SS
2008-03-19(水)
窓際
「ねー、さぁちゃん…」
私のことを「さぁちゃん」と呼ぶコイツは、大きな窓の前でひなたぼっこをしている。日光が髪に当たって、綺麗。その髪の主は、とても可愛い。
「何、何か用?」
私は冷たく答える。
「さぁちゃんも、ひなたぼっこしよー?」
「気持ちいいよー」なんていいながらコイツは、にっこりと笑って、私の感情とか、色んなモノをぐしゃぐしゃと掻き回すんだ。

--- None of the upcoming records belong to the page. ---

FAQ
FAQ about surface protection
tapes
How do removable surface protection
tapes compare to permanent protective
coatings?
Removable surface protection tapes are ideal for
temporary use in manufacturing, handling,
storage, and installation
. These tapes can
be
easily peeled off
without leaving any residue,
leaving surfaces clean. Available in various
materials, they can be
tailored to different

コイツのゆったりとした口調は、何というか…余裕をかましているみたいで腹が立つ。
「日焼けしたくないから嫌」
私たちは、付き合ってるわけじゃない。だから、私が勝手に余裕を無くしちゃってるだけで、コイツは悪くない。
「日焼けなんてしないよー?」
嫌、近づきたくない。
「さぁちゃん白いから大丈夫だよう」
余裕を無くすのが怖いから。
「さぁ…、ちゃん?どしたの?」
でも、近づきたい。
「はいはい、ひなたぼっこすればいいんでしょ?」
「やったー!嬉しいなっ」
私はコイツが好きだから。
♪ ♪ ♪ ♪ ♪ ♪
自分が優位に立ちたい。
そう思っていても結局は好きな人には敵わないのです。